Show The World You Can Write A Cool Program Inside A Single Tweet

The BBC Micro Bot will try to run anything you can code in 280 characters or less

3 min read

Editor Stephen Cass created this animation of the IEEE Spectrum Logo with the BBC Micro Bot.
Gif: Stephen Cass/BBC Micro Bot

Want to give your coding chops a public workout? Then prove what you can do with the BBC Micro Bot. Billed as the world’s first “8-bit cloud,” and launched on 11 February, the BBC Micro Bot is a Twitter account that waits for people to tweet at it. Then the bot takes the tweet, runs it through an emulator of the classic 1980s BBC Microcomputer running Basic, and tweets back an animated gif of three seconds of the emulator’s output. It might sound like that couldn’t amount to much, but folks have been using it to demonstrate some amazing feats of programming, most notably including Eben Upton, creator of the Raspberry Pi.

“The Bot’s [output] posts received over 10 million impressions in the first few weeks, and it’s running around 1000 Basic programs per week,” said the account’s creator, Dominic Pajak, in an email interview with IEEE Spectrum.

Upton, for example, performed a coding tour de force with an implementation of Conway’s Game of Life, complete with a so-called Gosper Gun, all running fast enough to see the Gun spit out glider patterns in real time. (For those not familiar with Conway’s Game of Life, it’s a set of simple rules for cellular automata that exist on a flat grid. Cells are turned on and off based on the state of neighboring cells according to those rules. Particularly interesting patterns that emerge from the rules have been given all sorts of names.)

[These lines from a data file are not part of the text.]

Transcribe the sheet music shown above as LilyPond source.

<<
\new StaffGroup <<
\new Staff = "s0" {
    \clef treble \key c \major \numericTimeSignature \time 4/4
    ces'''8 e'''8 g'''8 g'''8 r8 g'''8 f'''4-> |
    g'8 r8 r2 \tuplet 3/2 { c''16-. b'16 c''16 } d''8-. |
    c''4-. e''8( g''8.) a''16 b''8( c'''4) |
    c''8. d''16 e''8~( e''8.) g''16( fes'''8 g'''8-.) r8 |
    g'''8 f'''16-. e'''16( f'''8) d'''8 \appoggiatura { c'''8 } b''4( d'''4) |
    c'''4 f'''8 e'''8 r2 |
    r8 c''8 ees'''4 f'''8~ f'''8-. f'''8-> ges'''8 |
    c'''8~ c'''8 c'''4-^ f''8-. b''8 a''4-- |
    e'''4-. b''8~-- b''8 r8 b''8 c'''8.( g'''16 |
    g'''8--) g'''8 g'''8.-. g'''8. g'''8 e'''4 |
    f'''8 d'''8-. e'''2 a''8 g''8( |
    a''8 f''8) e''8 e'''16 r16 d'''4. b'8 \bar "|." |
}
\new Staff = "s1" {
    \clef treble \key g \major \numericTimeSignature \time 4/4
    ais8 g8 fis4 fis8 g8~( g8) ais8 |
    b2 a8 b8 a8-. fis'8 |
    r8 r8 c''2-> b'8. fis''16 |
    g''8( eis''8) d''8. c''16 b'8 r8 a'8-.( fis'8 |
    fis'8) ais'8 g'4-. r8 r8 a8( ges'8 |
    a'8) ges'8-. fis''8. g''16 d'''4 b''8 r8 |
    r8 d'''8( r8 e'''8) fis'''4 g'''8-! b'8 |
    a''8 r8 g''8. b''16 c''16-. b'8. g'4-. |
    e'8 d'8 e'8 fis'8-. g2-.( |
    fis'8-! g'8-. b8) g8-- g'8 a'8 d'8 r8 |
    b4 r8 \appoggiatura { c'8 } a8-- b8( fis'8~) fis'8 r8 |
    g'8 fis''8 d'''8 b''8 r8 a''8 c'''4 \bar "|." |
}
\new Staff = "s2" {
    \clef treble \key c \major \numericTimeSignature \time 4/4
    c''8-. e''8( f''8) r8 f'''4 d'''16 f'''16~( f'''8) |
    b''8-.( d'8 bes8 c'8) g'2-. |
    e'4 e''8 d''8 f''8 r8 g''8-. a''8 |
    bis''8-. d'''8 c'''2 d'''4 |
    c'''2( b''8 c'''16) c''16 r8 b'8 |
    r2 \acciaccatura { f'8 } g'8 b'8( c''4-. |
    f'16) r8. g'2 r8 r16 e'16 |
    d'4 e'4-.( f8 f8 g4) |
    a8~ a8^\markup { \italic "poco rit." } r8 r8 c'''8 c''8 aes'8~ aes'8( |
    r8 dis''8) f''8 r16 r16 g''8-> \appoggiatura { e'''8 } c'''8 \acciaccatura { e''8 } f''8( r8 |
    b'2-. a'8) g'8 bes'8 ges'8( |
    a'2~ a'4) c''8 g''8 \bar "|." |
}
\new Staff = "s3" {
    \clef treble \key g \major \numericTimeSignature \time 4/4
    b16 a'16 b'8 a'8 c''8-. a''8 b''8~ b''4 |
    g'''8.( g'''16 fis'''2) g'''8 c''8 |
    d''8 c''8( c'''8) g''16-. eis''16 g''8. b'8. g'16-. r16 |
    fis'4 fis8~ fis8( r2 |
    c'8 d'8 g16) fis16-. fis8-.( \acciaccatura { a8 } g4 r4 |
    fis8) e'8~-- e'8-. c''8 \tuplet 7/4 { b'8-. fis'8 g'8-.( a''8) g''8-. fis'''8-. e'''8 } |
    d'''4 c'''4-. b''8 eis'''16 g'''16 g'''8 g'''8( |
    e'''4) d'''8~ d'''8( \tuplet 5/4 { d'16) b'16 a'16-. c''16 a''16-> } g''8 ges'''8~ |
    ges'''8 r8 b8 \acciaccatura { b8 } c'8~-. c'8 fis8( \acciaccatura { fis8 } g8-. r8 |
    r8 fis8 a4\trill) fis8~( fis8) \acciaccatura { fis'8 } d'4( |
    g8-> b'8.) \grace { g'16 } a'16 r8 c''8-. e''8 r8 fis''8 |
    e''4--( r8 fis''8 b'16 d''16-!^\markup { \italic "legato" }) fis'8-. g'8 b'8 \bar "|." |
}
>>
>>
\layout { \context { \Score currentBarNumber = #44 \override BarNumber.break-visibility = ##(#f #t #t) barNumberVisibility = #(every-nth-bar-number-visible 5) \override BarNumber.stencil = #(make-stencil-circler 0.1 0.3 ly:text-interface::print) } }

Upton did this by writing 150 bytes of data and machine code for the BBC Microcomputer’s original CPU, the 6502, which the emulator behind the BBC Micro Bot is comprehensive enough to handle. He then converted this binary data into tweetable text using Base64 encoding, and wrapped that data with a small Basic program that decoded it and launched the machine code. Since then, people have been using even more elaborate encoding schemes to pack even more in. 

Pajak, who is the vice-president of business development for Arduino, created the BBC Micro Bot because he is a self-described fan of computer history and Twitter. “It struck me that I could combine the two.” He chose the BBC Micro as his target because “growing up in the United Kingdom during the 1980s, I learnt to program the BBC Micro at school. I certainly owe my career to that early start.” Pajak adds that, “There are technical reasons too. BBC Basic was largely developed by Sophie Wilson (who went on to create the Arm architecture) and was by far the best Basic implementation of the era, with some very nice features allowing for ‘minified’ code.”

Pajak explains that the bot is written in Javascript for the Node.js runtime environment, and acts as a front end to Matt Godbolt's JSbeeb emulation of the BBC Micro. When the bot spots a tweet intended for it, “it does a little bit of filtering and then injects the text into the emulated BBC Micro's keyboard buffer. The bot uses ffmpeg to create a 3-second video after 30 seconds of emulation time.” Originally the bot was running on a Raspberry Pi 4, but he’s since moved it to Amazon Web Services.

Pajak has been pleasantly surprised by the response: “The fact that BBC BASIC is being used for the first time by people across the world via Twitter is definitely a surprise, and its great to see people discovering and having fun with it. There were quite a lot of slogans and memes being generated by users in Latin America recently. This I didn't foresee for sure.”

The level of sophistication of the programs has risen sharply, from simple Basic programs through Upton’s Game of Life implementation and beyond. “The barriers keep getting pushed. Every now and then I have to do a double take: Can this really be done with 280 characters of code? ”Pajak points to Katie Anderson’s tongue-in-cheek encoding of the Windows 3.1 logo, and the replication of a classic bouncing ball demo by Paul Malin—game giant Activision’s technical director—which, Pajak says, uses “a special encoding to squeeze 361 ASCII characters of code into a 280 Unicode character tweet.”

If you’re interested in trying to write a program for the Bot, there are a host of books and other coding advice about the BBC Micro available online, with Pajak hosting a starting set of pointers and a text encoder on his website, www.dompajak.com.

As for the future and other computers, Pajak says he given some tips to people who want to build similar bots for the Apple II and Commodore computers. For himself, he’s contemplating finding a way to execute the tweets on a physical BBC Micro, saying “I already have my BBC Micro connected to the Internet using an Arduino MKR1010...”

A version of this post appears in the March 2020 print issue as “Write a Program in a Single Tweet.”